I hope that I am able to convey to Kylie how wonderful she is in so many ways.  I want her to feel valued for all that she has to offer instead of perceiving that her strongest trait is her ONLY trait.  I want her to know that she is the most amazing little girl in my eyes, who occasionally makes a  beautiful mess.


11 thoughts on “Labels.

  1. Wow. Just. Wow. You couldn’t have said this any better than you did. It is 100% true….kudos.
    P.S. you’ve got the cutest “messy” kid ever!

  2. That was so beautifully said April. Your able to word things so perfectly…everything you said is everything i worry about, feel, want for my daughter & wish i could express to her as well as every other child, in this sometimes cruel world. My Bella is like a sponge right now & i want to do my best to fill that sponge with the wisdom & lessons & unconditional love – in hopes that she will believe in herself & love herself no matter what others say or think. I’ve battled with (and still do) terrible self-esteem & i want so badly for my bella to not only learn to love herself so that she can face life with confidence, but also to teach me that the love my Mom gave me & the never-ending compliments & praise is what should have stuck with me thru life,,,not the hurtful words or heartbreak from people who shouldn’t matter…besides, the ones who hurt me i should feel sorry for bcuz they don’t know what i know…and that is that i am a child of God – He made me & GOD DOESN’T MAKE JUNK! …And there is only beauty beneath Kylies messiness….its what makes her “kylie” & why she is so special!

    • It’s so true that they are little sponges! The most important thing that she ever needs to know is that she is a child of God – you hit the nail on the head with that one! God bless you 🙂

  3. Aww, April. My heart broke for Kylie (and you) reading this. Labels definitely do affect how we live our lives. I am very careful never to use the word ‘fat’ in our house. That is a term that has stuck with me my entire life, and I despise that word with a passion.
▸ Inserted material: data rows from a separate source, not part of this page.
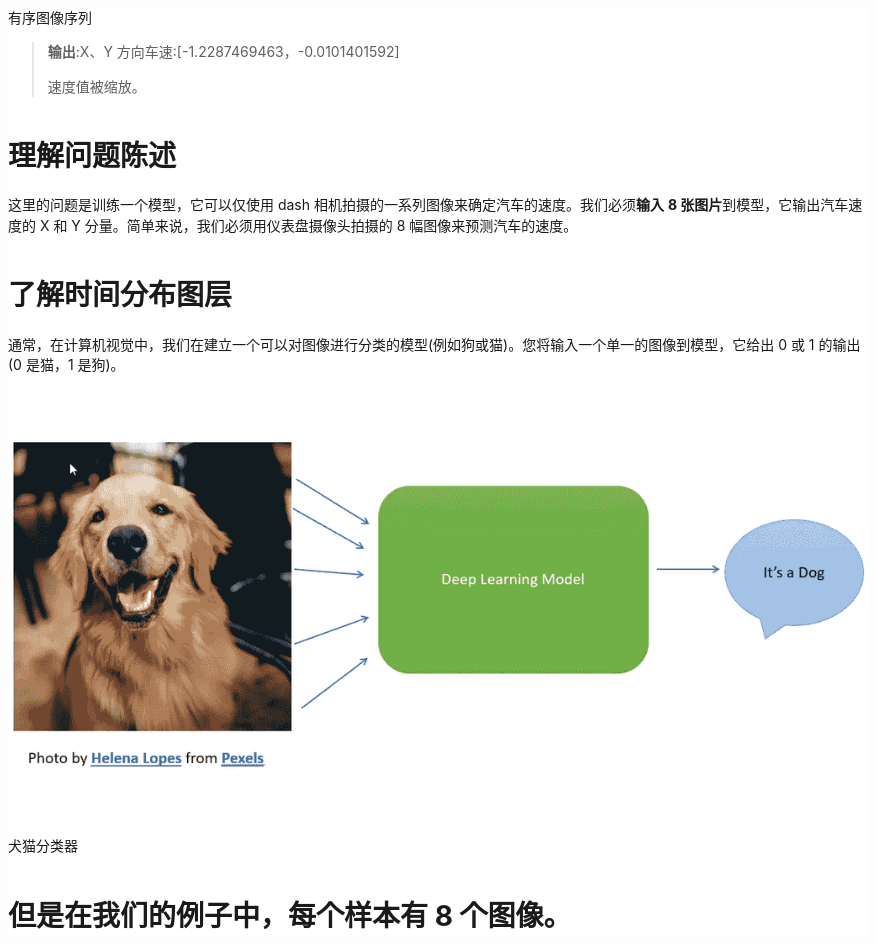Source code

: 
有序图像序列

> **输出**:X、Y 方向车速:[-1.2287469463，-0.0101401592]
> 
> 速度值被缩放。

# 理解问题陈述

这里的问题是训练一个模型，它可以仅使用 dash 相机拍摄的一系列图像来确定汽车的速度。我们必须**输入** **8 张图片**到模型，它输出汽车速度的 X 和 Y 分量。简单来说，我们必须用仪表盘摄像头拍摄的 8 幅图像来预测汽车的速度。

# 了解时间分布图层

通常，在计算机视觉中，我们在建立一个可以对图像进行分类的模型(例如狗或猫)。您将输入一个单一的图像到模型，它给出 0 或 1 的输出(0 是猫，1 是狗)。

![](img/36bb8ff5860bd448929378cd08e786cb.png)

犬猫分类器

# 但是在我们的例子中，每个样本有 8 个图像。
I see how my 8-year-old looks at her body in the mirror and scrutinizes her face, and it really worries me that she could ever grow up feeling the way I did.
    I love how you always manage to speak so much truth and wisdom in everything you write. 🙂

    • Thank you so much Brittany. I’m boycotting the “F” word {fat} in our house too. I can’t imagine how hard it’s going to be to watch our girls through their teens and all of the labeling that they will most likely endure…

  4. First, you have a truly amazing way with words. This is an amazing representation of how labeling hurts. I recently discussed basically this same thing with my husband. While my parents did compliment us (I have 3 sisters) on everything ranging from athletics to academics they weren’t big on showering us with “you’re so pretty” don’t get me wrong, they did sometimes but usually on special occasions…Easter, Prom, etc. I think that because of that I thought that the only people who were supposed to tell me I was pretty were boys and later men. Fast forward to my oldest sister’s daughter who has been told all of her life by her mom (my sister) how pretty and smart she is and I swear to you, this now 15 year old is the most confident (but not cocky), self assured teenage girl I have ever met. She has never relied on boys to indicate she was pretty, she just knows. I do not fault my parents at all for how I was raised (actually I admire them because I never once felt like they favored one of us over another) but it only affirms that children are affected no matter what ‘box’ they are put into…

  5. Poor little Kylie, I hate that kids tease! Sadly, it’s just a fact of life. Our jobs as parents gets a little rough every now and then, trying to teach them to let things other kids say roll off their backs so they can see themselves in the same beautiful light that we see them in. Every child needs to know they are perfect just the way they are!